▶ ACTIVITY
Leave the pictures out and restate every line below exactly.

[Dataset excerpts]
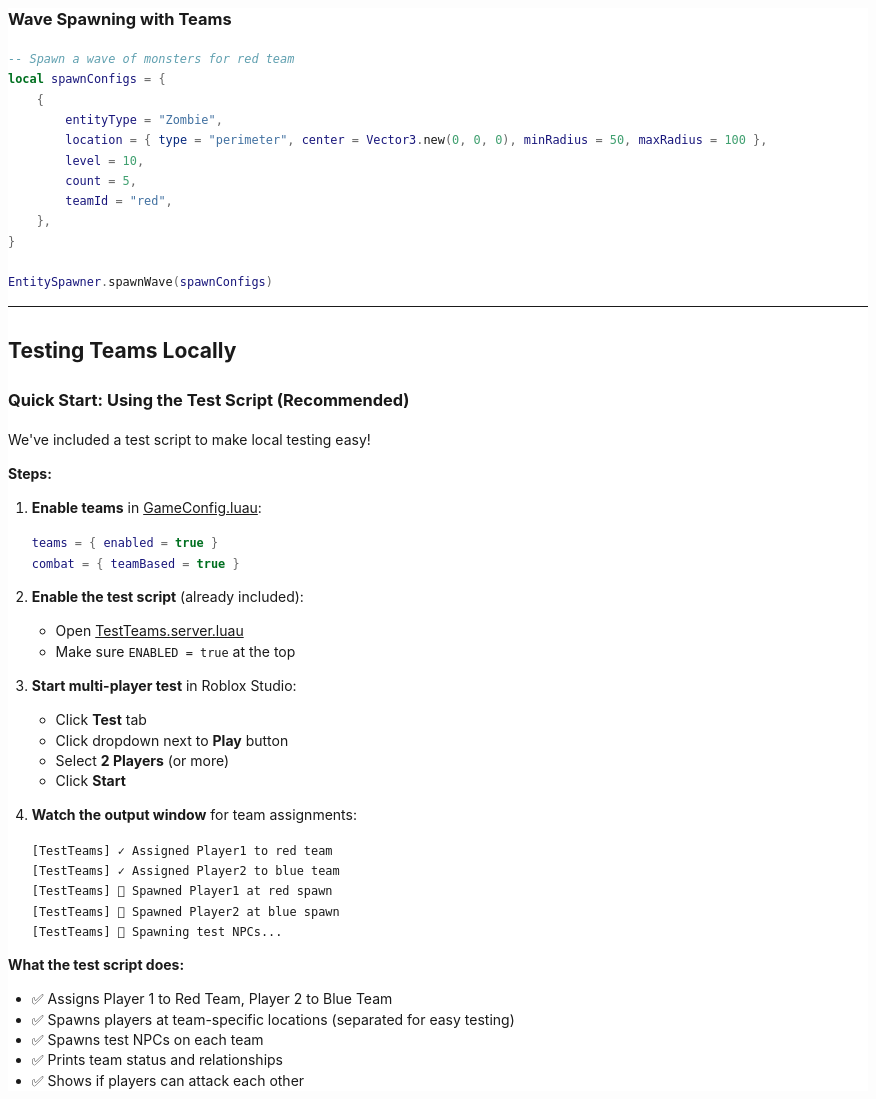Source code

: ### Wave Spawning with Teams

```lua
-- Spawn a wave of monsters for red team
local spawnConfigs = {
    {
        entityType = "Zombie",
        location = { type = "perimeter", center = Vector3.new(0, 0, 0), minRadius = 50, maxRadius = 100 },
        level = 10,
        count = 5,
        teamId = "red",
    },
}

EntitySpawner.spawnWave(spawnConfigs)
```

---

## Testing Teams Locally

### Quick Start: Using the Test Script (Recommended)

We've included a test script to make local testing easy!

**Steps:**

1. **Enable teams** in [GameConfig.luau](../src/server/engine/Config/GameConfig.luau):
   ```lua
   teams = { enabled = true }
   combat = { teamBased = true }
   ```

2. **Enable the test script** (already included):
   - Open [TestTeams.server.luau](../src/server/tests/TestTeams.server.luau)
   - Make sure `ENABLED = true` at the top

3. **Start multi-player test** in Roblox Studio:
   - Click **Test** tab
   - Click dropdown next to **Play** button
   - Select **2 Players** (or more)
   - Click **Start**

4. **Watch the output window** for team assignments:
   ```
   [TestTeams] ✓ Assigned Player1 to red team
   [TestTeams] ✓ Assigned Player2 to blue team
   [TestTeams] 📍 Spawned Player1 at red spawn
   [TestTeams] 📍 Spawned Player2 at blue spawn
   [TestTeams] 🐺 Spawning test NPCs...
   ```

**What the test script does:**
- ✅ Assigns Player 1 to Red Team, Player 2 to Blue Team
- ✅ Spawns players at team-specific locations (separated for easy testing)
- ✅ Spawns test NPCs on each team
- ✅ Prints team status and relationships
- ✅ Shows if players can attack each other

▶ EXPECTED ANSWER
Source code

: ### Wave Spawning with Teams

```lua
-- Spawn a wave of monsters for red team
local spawnConfigs = {
    {
        entityType = "Zombie",
        location = { type = "perimeter", center = Vector3.new(0, 0, 0), minRadius = 50, maxRadius = 100 },
        level = 10,
        count = 5,
        teamId = "red",
    },
}

EntitySpawner.spawnWave(spawnConfigs)
```

---

## Testing Teams Locally

### Quick Start: Using the Test Script (Recommended)

We've included a test script to make local testing easy!

**Steps:**

1. **Enable teams** in [GameConfig.luau](../src/server/engine/Config/GameConfig.luau):
   ```lua
   teams = { enabled = true }
   combat = { teamBased = true }
   ```

2. **Enable the test script** (already included):
   - Open [TestTeams.server.luau](../src/server/tests/TestTeams.server.luau)
   - Make sure `ENABLED = true` at the top

3. **Start multi-player test** in Roblox Studio:
   - Click **Test** tab
   - Click dropdown next to **Play** button
   - Select **2 Players** (or more)
   - Click **Start**

4. **Watch the output window** for team assignments:
   ```
   [TestTeams] ✓ Assigned Player1 to red team
   [TestTeams] ✓ Assigned Player2 to blue team
   [TestTeams] 📍 Spawned Player1 at red spawn
   [TestTeams] 📍 Spawned Player2 at blue spawn
   [TestTeams] 🐺 Spawning test NPCs...
   ```

**What the test script does:**
- ✅ Assigns Player 1 to Red Team, Player 2 to Blue Team
- ✅ Spawns players at team-specific locations (separated for easy testing)
- ✅ Spawns test NPCs on each team
- ✅ Prints team status and relationships
- ✅ Shows if players can attack each other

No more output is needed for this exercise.